::: Data to process :::

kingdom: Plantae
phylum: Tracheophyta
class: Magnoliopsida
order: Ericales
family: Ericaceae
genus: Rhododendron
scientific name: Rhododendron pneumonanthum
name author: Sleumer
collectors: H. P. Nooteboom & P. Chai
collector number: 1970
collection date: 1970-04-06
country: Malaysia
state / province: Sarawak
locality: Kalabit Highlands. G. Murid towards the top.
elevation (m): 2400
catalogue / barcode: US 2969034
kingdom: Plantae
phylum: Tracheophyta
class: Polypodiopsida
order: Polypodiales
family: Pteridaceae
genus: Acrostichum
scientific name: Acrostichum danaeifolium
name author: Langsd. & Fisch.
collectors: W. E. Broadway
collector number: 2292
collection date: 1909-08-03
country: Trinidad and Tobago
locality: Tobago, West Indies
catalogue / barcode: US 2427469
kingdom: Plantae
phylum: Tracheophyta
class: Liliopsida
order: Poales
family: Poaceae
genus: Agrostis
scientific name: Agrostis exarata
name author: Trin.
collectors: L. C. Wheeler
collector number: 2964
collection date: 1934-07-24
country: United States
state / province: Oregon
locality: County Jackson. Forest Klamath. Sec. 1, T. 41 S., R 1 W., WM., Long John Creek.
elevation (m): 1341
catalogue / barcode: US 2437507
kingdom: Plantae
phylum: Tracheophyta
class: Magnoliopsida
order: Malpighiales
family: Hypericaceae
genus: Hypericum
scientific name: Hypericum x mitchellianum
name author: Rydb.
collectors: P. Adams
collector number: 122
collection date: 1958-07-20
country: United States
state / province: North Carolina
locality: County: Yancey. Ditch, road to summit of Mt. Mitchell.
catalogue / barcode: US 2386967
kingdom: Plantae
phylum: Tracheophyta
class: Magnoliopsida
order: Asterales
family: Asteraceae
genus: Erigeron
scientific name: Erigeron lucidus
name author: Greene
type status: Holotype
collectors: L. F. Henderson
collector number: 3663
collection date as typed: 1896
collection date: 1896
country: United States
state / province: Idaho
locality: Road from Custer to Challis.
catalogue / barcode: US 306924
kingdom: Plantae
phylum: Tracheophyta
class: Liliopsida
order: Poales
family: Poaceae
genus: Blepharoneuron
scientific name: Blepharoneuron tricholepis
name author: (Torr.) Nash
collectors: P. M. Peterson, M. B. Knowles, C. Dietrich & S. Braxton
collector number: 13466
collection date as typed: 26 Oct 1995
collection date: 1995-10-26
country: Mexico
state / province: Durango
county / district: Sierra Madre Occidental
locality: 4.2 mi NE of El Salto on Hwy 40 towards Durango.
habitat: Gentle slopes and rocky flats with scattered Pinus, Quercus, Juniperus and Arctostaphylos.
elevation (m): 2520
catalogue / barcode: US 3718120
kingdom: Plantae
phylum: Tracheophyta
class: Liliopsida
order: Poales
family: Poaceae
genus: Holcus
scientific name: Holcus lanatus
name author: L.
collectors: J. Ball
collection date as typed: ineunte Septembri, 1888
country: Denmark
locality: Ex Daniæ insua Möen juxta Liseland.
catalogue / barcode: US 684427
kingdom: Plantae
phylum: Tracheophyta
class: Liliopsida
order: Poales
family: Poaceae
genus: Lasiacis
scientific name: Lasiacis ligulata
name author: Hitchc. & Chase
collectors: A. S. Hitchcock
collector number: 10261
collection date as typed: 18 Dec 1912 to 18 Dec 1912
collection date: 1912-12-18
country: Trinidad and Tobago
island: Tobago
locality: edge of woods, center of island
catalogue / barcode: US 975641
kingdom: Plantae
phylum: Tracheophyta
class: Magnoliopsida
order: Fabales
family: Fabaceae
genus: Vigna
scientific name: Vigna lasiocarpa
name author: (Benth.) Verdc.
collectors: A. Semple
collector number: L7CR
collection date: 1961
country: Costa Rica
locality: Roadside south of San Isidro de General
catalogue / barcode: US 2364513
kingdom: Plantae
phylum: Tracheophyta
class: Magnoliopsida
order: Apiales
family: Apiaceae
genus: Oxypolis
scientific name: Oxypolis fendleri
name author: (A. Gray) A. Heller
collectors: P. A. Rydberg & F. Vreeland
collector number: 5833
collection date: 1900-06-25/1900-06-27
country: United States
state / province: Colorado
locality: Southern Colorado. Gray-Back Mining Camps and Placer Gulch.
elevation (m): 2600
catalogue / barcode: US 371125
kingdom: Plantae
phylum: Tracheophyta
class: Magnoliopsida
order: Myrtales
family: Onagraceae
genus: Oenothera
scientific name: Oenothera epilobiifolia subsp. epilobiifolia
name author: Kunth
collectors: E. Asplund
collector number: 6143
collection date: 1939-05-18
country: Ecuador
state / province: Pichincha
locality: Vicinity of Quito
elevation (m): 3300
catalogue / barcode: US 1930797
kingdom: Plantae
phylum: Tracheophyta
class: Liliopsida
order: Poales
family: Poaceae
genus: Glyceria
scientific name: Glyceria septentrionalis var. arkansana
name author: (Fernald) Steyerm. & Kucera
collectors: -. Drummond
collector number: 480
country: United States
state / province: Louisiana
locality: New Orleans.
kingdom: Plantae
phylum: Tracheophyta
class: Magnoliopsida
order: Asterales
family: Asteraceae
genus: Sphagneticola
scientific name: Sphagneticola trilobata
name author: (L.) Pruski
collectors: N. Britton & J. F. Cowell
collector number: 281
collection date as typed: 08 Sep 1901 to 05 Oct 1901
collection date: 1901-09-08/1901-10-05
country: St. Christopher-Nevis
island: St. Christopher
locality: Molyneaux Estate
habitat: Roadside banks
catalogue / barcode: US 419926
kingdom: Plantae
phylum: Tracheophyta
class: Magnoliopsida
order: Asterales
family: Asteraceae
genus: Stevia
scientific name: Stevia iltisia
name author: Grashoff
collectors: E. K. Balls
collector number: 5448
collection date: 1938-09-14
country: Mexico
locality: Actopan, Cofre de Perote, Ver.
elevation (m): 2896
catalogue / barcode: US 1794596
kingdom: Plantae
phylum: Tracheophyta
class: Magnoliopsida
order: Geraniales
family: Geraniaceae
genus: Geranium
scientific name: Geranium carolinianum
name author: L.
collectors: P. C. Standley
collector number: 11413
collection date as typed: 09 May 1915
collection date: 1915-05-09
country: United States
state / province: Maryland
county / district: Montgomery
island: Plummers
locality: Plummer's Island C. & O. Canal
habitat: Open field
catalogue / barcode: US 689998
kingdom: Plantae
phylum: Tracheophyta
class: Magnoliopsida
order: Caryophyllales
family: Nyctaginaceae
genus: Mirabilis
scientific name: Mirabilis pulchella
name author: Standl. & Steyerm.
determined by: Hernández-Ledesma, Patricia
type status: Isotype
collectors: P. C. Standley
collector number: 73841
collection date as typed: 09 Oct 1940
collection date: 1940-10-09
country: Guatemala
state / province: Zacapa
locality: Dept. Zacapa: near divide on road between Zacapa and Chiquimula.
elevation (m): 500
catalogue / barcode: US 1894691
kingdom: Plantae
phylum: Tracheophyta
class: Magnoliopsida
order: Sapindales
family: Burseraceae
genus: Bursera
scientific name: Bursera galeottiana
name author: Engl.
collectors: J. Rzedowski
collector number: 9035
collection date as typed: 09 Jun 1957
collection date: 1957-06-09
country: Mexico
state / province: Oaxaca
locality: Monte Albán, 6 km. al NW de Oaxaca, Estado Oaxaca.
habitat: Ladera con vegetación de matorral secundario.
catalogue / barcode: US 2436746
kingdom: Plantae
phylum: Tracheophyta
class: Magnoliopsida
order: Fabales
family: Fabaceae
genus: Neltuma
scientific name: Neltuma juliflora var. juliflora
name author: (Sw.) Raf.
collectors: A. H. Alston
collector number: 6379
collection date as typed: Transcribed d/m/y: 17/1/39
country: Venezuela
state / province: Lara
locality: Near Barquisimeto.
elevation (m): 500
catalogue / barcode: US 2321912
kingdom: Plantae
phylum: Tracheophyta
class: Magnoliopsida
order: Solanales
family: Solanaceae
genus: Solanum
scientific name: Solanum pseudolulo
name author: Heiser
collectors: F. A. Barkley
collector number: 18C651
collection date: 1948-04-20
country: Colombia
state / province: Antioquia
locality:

:::

- _Given problem_:
Reproduce word for word the stretch of the listing from the line containing "collection date as typed: 1896" through the line containing "collection date: 1912-12-18".

- _Response below_:
collection date as typed: 1896
collection date: 1896
country: United States
state / province: Idaho
locality: Road from Custer to Challis.
catalogue / barcode: US 306924
kingdom: Plantae
phylum: Tracheophyta
class: Liliopsida
order: Poales
family: Poaceae
genus: Blepharoneuron
scientific name: Blepharoneuron tricholepis
name author: (Torr.) Nash
collectors: P. M. Peterson, M. B. Knowles, C. Dietrich & S. Braxton
collector number: 13466
collection date as typed: 26 Oct 1995
collection date: 1995-10-26
country: Mexico
state / province: Durango
county / district: Sierra Madre Occidental
locality: 4.2 mi NE of El Salto on Hwy 40 towards Durango.
habitat: Gentle slopes and rocky flats with scattered Pinus, Quercus, Juniperus and Arctostaphylos.
elevation (m): 2520
catalogue / barcode: US 3718120
kingdom: Plantae
phylum: Tracheophyta
class: Liliopsida
order: Poales
family: Poaceae
genus: Holcus
scientific name: Holcus lanatus
name author: L.
collectors: J. Ball
collection date as typed: ineunte Septembri, 1888
country: Denmark
locality: Ex Daniæ insua Möen juxta Liseland.
catalogue / barcode: US 684427
kingdom: Plantae
phylum: Tracheophyta
class: Liliopsida
order: Poales
family: Poaceae
genus: Lasiacis
scientific name: Lasiacis ligulata
name author: Hitchc. & Chase
collectors: A. S. Hitchcock
collector number: 10261
collection date as typed: 18 Dec 1912 to 18 Dec 1912
collection date: 1912-12-18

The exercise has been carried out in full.